Uma das coisas que eu mais gosto no futebol, é o fato de que pode ser usado como uma analogia a tudo na vida. Tudo mesmo. Da alegria a tristeza, da tragédia ao banal. E com o relacionamento entre duas pessoas não é diferente. Arrisco-me a dizer que o explica melhor que a literatura.

Assim como a vida a dois, o futebol tem seus extremos, dois lados de uma mesma moeda. Que embora sejam parecidos, quem o vive e o acompanha sabe reconhecer a diferença. Seja a Libertadores da América e a Champions League, ou o Amor e a Paixão.

Um é emoção, violência, passionalidade. Outro é experiência, técnica, sentimento. O primeiro transforma meninos em homens, o segundo os separa. Não é a toa que o slogan de uma é “Pasión”, enquanto a outra prega “Respect”.

Segundo Ceconello, “Liberadores é loucura, psicopatia e caos”. Pergunto a você caro leitor, que predicados definem melhor a paixão senão esses? O que são os apaixonados senão loucos, irracionais e inconsequentes?

No mundo menos caótico das analogias, a paixão é a fumaça, a tensão, o gandula que some e atrasa a partida. É o canto de los hinchas que empurra o predestinado e amedronta os fracos de espírito.

É uma vitória a qualquer custo, a sangue, suor e lágrimas. Você não a merecia, mas festejou como uma velha amiga. A briga ao final da partida é inevitável. Paixão também é feita de cenas lamentáveis.

Já o amor não é nada caótico. É planejado, estudado. Requer técnica, conhecimento e respeito.

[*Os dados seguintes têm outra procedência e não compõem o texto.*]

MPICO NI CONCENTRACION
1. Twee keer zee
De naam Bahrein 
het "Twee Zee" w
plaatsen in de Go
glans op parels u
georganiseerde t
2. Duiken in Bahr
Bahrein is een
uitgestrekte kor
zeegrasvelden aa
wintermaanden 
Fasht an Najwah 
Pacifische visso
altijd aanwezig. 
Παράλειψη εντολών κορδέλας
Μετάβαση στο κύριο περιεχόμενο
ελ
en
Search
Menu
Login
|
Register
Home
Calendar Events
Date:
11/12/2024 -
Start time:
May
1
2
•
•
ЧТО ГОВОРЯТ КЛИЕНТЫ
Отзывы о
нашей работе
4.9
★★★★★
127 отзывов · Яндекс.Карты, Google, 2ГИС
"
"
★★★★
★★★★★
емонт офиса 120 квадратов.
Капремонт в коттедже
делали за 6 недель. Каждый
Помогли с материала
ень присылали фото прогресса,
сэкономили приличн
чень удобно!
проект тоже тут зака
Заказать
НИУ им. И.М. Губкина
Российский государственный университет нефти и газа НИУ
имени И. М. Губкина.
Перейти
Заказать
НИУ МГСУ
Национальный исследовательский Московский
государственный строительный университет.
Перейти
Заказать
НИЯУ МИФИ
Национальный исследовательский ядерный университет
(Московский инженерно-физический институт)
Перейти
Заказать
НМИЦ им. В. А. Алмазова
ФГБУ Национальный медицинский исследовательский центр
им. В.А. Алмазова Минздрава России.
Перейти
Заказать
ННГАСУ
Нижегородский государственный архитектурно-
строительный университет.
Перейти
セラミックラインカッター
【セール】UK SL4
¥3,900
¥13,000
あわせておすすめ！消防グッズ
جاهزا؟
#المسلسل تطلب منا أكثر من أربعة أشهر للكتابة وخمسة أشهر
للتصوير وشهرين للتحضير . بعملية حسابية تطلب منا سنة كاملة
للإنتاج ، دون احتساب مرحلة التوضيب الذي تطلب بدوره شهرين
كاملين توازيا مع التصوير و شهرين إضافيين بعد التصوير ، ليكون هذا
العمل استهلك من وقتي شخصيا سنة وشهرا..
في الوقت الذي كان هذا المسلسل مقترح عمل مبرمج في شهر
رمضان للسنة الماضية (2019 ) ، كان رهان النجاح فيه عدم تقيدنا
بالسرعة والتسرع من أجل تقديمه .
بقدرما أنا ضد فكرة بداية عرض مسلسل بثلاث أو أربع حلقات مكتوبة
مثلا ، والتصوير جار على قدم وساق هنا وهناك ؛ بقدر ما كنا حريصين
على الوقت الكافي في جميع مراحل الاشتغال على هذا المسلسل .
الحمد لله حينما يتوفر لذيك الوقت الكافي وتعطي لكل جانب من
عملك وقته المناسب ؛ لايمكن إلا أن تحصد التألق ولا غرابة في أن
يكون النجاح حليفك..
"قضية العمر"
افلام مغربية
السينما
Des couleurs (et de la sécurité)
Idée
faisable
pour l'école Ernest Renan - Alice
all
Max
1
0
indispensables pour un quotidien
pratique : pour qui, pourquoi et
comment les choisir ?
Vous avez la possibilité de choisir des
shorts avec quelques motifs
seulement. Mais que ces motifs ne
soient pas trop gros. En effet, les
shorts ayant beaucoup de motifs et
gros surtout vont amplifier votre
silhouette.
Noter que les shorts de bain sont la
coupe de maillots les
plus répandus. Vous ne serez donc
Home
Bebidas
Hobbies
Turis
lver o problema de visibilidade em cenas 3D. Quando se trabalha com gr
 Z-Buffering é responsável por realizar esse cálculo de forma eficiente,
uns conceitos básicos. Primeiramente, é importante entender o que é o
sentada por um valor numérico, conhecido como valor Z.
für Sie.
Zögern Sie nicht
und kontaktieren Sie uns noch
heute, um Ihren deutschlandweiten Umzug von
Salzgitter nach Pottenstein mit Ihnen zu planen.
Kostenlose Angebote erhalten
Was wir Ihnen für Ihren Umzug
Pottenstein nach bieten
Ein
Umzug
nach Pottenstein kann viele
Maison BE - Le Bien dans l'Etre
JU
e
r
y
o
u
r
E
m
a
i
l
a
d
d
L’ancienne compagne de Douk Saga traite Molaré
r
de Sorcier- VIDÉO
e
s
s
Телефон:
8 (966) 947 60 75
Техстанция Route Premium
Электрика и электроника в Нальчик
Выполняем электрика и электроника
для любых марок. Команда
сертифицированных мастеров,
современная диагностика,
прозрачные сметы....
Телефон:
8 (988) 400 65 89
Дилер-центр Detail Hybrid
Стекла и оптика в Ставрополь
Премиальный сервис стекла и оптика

Não se vence uma Champions League a qualquer custo, é terreno para os melhores, para quem sabe o que faz. É onde lendas se constroem e as farsas chegam ao fim.

E Quem nunca perdeu um amor por não saber cuidá-lo?

Um grande time, assim como um grande amor, se constrói com o tempo. Com dedicação, com filosofia. Na competição respeita-se o adversário, pois ele o conhece melhor que você mesmo. No amor se reconhece as próprias falhas e se entende as de seu parceiro. É um jogo coletivo.

Em ambas, vence quem se entrega. Seja dando o melhor de si, seja fazendo o que nunca se imaginou. Perde quem se reprime, quem se acovarda.